O cofundador da Microsoft, Bill Gates, admitiu publicamente um “grave erro de julgamento” por ter se encontrado com Jeffrey Epstein, o financista americano acusado de tráfico sexual de menores. A declaração foi feita durante um depoimento a portas fechadas perante uma comissão do Congresso dos Estados Unidos.

Em sua manifestação inicial, divulgada em seu blog pessoal GatesNotes, o bilionário enfatizou que “nunca deveria ter se encontrado com Epstein”. No entanto, ele ressaltou que “nunca testemunhou nem teve qualquer indicação de que Epstein estivesse envolvido em atividades criminosas em andamento”, e que “nunca prejudicou ninguém”.

Gates tornou-se a figura pública mais recente ligada a Epstein a ser interrogada pelo Comitê de Supervisão do Congresso. Ele compareceu voluntariamente, expressando o desejo de que seu depoimento fosse “útil para o trabalho, o importante trabalho, do comitê, para buscar justiça para as vítimas”.

Relação profissional e filantrópica sob escrutínio

O pedido formal para que Bill Gates testemunhasse partiu do deputado republicano James Comer, presidente da comissão, após o nome do empresário aparecer diversas vezes em documentos divulgados pelo Departamento de Justiça no âmbito da investigação sobre Epstein. Gates explicou que conheceu Epstein através de contatos profissionais e filantrópicos, sendo inicialmente atraído pela alegação de que o financista poderia ajudar a arrecadar bilhões de dólares para iniciativas globais de saúde.

Segundo o cofundador da Microsoft, a relação com Epstein foi encerrada em 2014, após ele concluir que o financista não seria capaz de cumprir as promessas de captação de recursos. Gates também negou veementemente ter visitado a ilha de Epstein ou outras propriedades associadas a ele.

Gates nega interesse pessoal e conhecimento de crimes

“Nunca vitimizei ninguém.

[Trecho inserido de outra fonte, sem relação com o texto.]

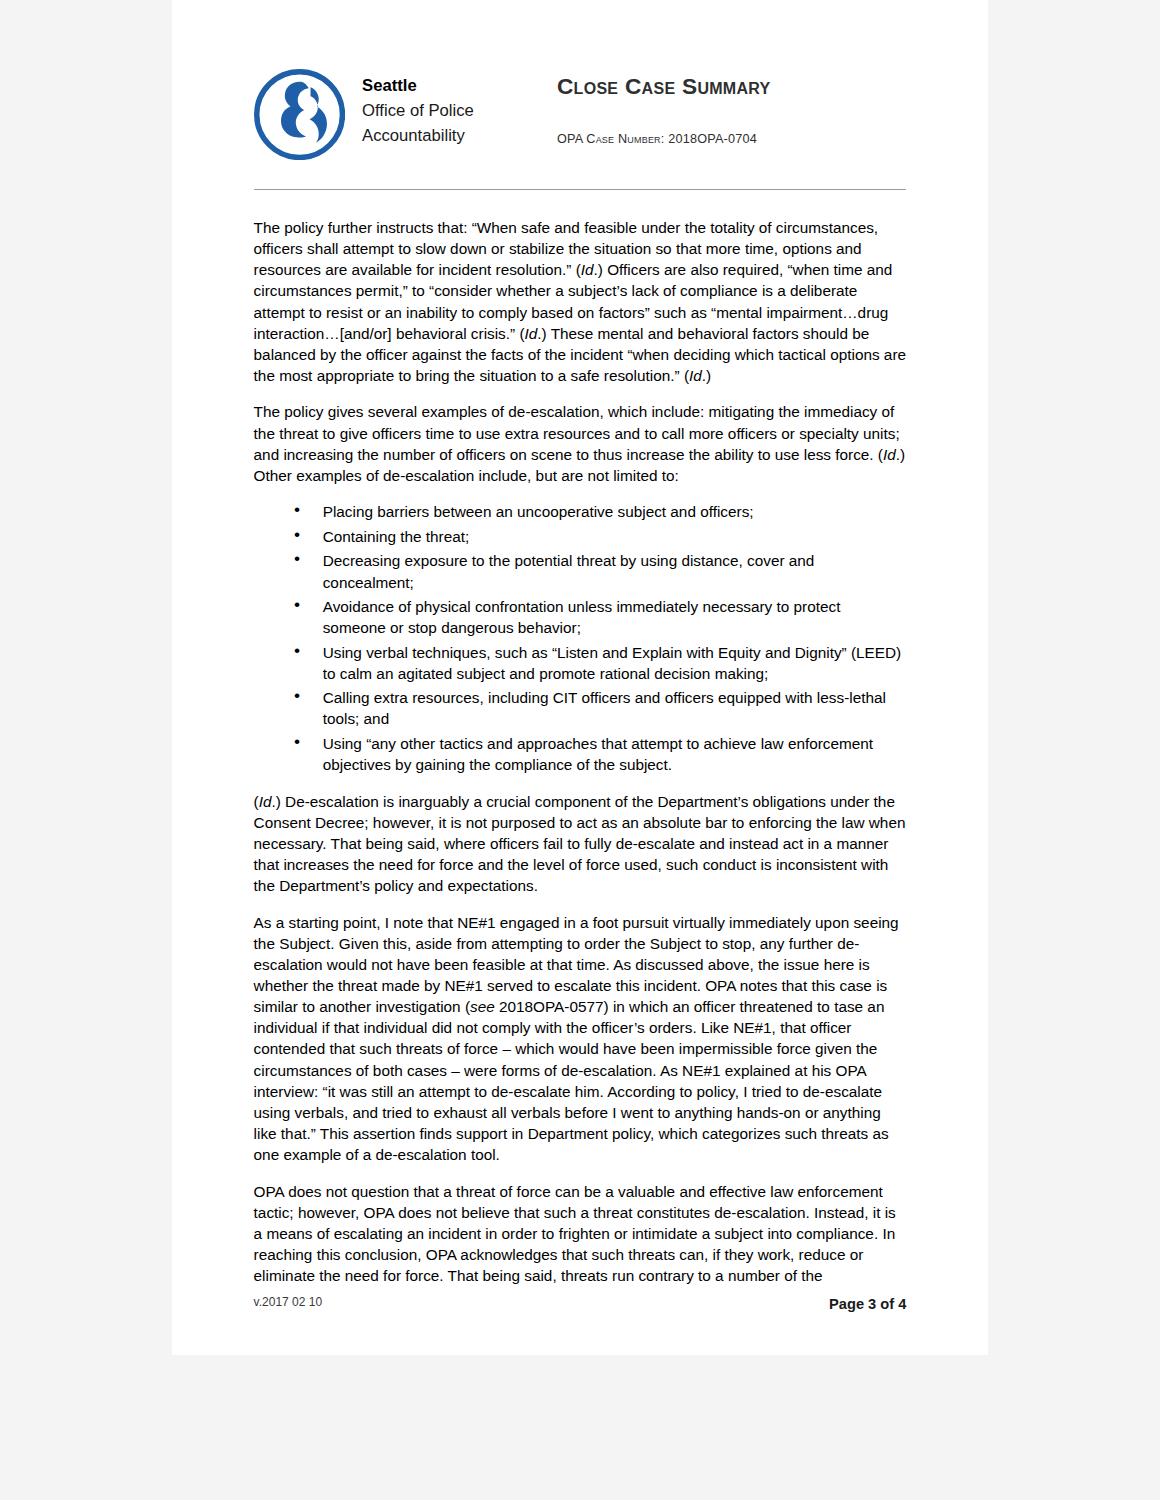Seattle
Office of Police
Accountability
Close Case Summary
OPA Case Number: 2018OPA-0704
The policy further instructs that: “When safe and feasible under the totality of circumstances, officers shall attempt to slow down or stabilize the situation so that more time, options and resources are available for incident resolution.” (Id.) Officers are also required, “when time and circumstances permit,” to “consider whether a subject’s lack of compliance is a deliberate attempt to resist or an inability to comply based on factors” such as “mental impairment…drug interaction…[and/or] behavioral crisis.” (Id.) These mental and behavioral factors should be balanced by the officer against the facts of the incident “when deciding which tactical options are the most appropriate to bring the situation to a safe resolution.” (Id.)
The policy gives several examples of de-escalation, which include: mitigating the immediacy of the threat to give officers time to use extra resources and to call more officers or specialty units; and increasing the number of officers on scene to thus increase the ability to use less force. (Id.) Other examples of de-escalation include, but are not limited to:
Placing barriers between an uncooperative subject and officers;
Containing the threat;
Decreasing exposure to the potential threat by using distance, cover and concealment;
Avoidance of physical confrontation unless immediately necessary to protect someone or stop dangerous behavior;
Using verbal techniques, such as “Listen and Explain with Equity and Dignity” (LEED) to calm an agitated subject and promote rational decision making;
Calling extra resources, including CIT officers and officers equipped with less-lethal tools; and
Using “any other tactics and approaches that attempt to achieve law enforcement objectives by gaining the compliance of the subject.
(Id.) De-escalation is inarguably a crucial component of the Department’s obligations under the Consent Decree; however, it is not purposed to act as an absolute bar to enforcing the law when necessary. That being said, where officers fail to fully de-escalate and instead act in a manner that increases the need for force and the level of force used, such conduct is inconsistent with the Department’s policy and expectations.
As a starting point, I note that NE#1 engaged in a foot pursuit virtually immediately upon seeing the Subject. Given this, aside from attempting to order the Subject to stop, any further de-escalation would not have been feasible at that time. As discussed above, the issue here is whether the threat made by NE#1 served to escalate this incident. OPA notes that this case is similar to another investigation (see 2018OPA-0577) in which an officer threatened to tase an individual if that individual did not comply with the officer’s orders. Like NE#1, that officer contended that such threats of force – which would have been impermissible force given the circumstances of both cases – were forms of de-escalation. As NE#1 explained at his OPA interview: “it was still an attempt to de-escalate him. According to policy, I tried to de-escalate using verbals, and tried to exhaust all verbals before I went to anything hands-on or anything like that.” This assertion finds support in Department policy, which categorizes such threats as one example of a de-escalation tool.
OPA does not question that a threat of force can be a valuable and effective law enforcement tactic; however, OPA does not believe that such a threat constitutes de-escalation. Instead, it is a means of escalating an incident in order to frighten or intimidate a subject into compliance. In reaching this conclusion, OPA acknowledges that such threats can, if they work, reduce or eliminate the need for force. That being said, threats run contrary to a number of the
v.2017 02 10 Page 3 of 4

Embora ele possa ter tentado desenvolver uma relação pessoal, eu nunca tive interesse nisso e nunca correspondi”, garantiu Gates. Os chamados “arquivos Epstein”, que incluem registros de reuniões, trocas de e-mails e fotografias, indicam que a relação entre os dois começou em 2011 e se estendeu pelo menos até o final de 2014. É importante notar que Epstein já havia se declarado culpado em 2008 por aliciar uma menor para prostituição na Flórida.

Bill Gates, que preside a Fundação Gates, não foi acusado de nenhuma irregularidade ligada a Epstein. Ele tem consistentemente negado ter tido conhecimento dos abusos cometidos pelo financista contra jovens. Jeffrey Epstein foi formalmente acusado pelo governo federal dos Estados Unidos em julho de 2019 por tráfico sexual de menores e conspiração para cometer tal crime, alegando a criação de uma rede de exploração sexual com meninas a partir dos 14 anos entre 2002 e 2005. Epstein morreu em uma cela de prisão em Nova York em 2019, enquanto aguardava julgamento.